I will swtich to Artemis on monday again and keep it running with that
@floitsch are you running the code with jag or artemis right now?
k
I believe Florian is using Jaguar.
f
I'm using Jaguar.
i
you can nor check if it is still running right? because it s in the office? but on monday the nI guees?
f
I ended up working from home. I will check on Monday.
i
the jaguar device is still running
no hang
I will replace it now with the artemis version
k
You should be able to use Artemis v0.13.3 with SDK v2.0.0-alpha.120.
i
thats what I am running
the device from @nlsrchtr got an update as well on friday with artemis and is also still running today
devices are still running - I think we can almost count this bug as fixed
but @floitsch you have not been able to reproduce it, right?
f
Both boards are still doing fine (as of yesterday evening)
k
@Informatic0re There's a chance that the timings involved in talking to the servers play a role in this.

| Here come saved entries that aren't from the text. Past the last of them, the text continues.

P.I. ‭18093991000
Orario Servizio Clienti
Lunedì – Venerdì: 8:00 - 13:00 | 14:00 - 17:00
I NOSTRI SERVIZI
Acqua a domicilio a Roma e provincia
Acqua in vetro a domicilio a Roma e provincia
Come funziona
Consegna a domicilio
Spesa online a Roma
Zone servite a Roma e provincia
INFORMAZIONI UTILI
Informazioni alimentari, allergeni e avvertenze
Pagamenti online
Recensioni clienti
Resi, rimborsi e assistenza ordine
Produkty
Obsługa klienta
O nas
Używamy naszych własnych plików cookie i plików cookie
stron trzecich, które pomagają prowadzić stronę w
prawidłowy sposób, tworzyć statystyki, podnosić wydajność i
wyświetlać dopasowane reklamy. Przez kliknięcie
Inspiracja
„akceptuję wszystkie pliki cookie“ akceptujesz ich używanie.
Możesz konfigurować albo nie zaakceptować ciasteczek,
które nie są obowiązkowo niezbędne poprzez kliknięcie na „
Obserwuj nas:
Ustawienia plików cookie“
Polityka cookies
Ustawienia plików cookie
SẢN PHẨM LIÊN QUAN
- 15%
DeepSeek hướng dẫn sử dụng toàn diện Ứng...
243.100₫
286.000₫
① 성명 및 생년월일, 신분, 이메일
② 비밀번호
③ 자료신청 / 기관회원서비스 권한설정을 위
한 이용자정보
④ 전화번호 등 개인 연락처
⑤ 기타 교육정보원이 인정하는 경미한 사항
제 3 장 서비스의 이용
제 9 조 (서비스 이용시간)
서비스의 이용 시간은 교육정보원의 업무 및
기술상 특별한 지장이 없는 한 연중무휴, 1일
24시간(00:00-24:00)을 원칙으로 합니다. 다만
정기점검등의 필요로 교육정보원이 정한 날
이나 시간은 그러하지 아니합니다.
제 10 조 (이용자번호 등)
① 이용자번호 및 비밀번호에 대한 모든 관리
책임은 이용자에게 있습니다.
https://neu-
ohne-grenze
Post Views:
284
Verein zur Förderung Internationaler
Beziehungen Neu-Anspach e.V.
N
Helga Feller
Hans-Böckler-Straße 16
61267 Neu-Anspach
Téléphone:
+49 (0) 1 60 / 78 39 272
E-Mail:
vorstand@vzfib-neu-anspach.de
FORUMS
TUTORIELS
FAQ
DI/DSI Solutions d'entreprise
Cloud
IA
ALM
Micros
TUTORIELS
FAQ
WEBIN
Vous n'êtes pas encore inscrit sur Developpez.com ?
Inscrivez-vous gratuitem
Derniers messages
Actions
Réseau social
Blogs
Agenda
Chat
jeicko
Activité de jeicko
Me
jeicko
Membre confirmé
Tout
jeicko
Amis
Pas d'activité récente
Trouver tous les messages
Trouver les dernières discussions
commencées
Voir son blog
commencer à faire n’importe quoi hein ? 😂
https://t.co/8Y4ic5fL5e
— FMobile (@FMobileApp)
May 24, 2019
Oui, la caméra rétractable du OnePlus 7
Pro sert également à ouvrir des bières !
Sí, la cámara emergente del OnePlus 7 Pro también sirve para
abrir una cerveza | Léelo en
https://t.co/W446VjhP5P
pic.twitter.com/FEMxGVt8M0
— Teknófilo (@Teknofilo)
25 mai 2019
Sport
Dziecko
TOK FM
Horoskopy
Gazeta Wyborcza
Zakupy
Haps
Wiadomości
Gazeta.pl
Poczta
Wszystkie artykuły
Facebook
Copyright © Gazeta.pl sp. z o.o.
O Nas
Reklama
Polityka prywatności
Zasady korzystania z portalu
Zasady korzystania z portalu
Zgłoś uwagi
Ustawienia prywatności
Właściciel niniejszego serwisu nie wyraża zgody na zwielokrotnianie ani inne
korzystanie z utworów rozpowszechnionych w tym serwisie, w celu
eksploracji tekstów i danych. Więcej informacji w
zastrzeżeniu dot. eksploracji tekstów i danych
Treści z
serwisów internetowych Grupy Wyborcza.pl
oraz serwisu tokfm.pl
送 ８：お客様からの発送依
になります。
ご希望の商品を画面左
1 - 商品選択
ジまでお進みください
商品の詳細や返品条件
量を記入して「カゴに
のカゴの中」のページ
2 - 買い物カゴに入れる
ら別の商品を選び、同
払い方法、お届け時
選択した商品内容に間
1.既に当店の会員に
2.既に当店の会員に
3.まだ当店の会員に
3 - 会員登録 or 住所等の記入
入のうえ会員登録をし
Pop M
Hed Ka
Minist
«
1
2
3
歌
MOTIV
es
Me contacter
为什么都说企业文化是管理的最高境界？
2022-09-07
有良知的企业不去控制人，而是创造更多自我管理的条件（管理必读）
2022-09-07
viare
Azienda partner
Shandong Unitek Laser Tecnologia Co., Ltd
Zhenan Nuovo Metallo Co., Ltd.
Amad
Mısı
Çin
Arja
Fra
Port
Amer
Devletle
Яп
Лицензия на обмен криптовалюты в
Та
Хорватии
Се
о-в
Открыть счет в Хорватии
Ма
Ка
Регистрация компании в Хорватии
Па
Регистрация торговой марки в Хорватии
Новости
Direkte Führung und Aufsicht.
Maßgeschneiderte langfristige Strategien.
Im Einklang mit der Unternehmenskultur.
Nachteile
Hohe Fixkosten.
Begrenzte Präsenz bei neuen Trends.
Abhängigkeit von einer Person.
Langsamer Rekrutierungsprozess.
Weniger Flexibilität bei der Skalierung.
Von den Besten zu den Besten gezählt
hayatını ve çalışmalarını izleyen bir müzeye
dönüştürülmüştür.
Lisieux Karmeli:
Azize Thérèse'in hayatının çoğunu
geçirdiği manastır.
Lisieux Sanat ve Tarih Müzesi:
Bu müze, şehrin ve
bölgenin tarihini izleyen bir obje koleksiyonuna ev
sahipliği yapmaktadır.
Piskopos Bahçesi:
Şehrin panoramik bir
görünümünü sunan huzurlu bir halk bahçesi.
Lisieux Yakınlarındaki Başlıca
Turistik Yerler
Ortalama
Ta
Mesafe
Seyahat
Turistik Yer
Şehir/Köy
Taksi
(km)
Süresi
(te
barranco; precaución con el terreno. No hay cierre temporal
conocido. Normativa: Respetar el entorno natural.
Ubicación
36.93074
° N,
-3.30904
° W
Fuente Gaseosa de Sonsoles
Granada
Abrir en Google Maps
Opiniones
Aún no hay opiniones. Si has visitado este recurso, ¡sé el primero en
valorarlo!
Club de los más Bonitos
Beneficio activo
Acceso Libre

Florian's setup is different in this respect, so maybe the lwIP stack is exercised in a different way there.
f
My two devices are still running without issues (after a week?). So I agree with Kasper. There is a chance that my setup is just slightly different and we never hit the overflow (assuming that was the reason).
i
my device here also still runs with artemis since monday
f
Mine is still running the old Jaguar.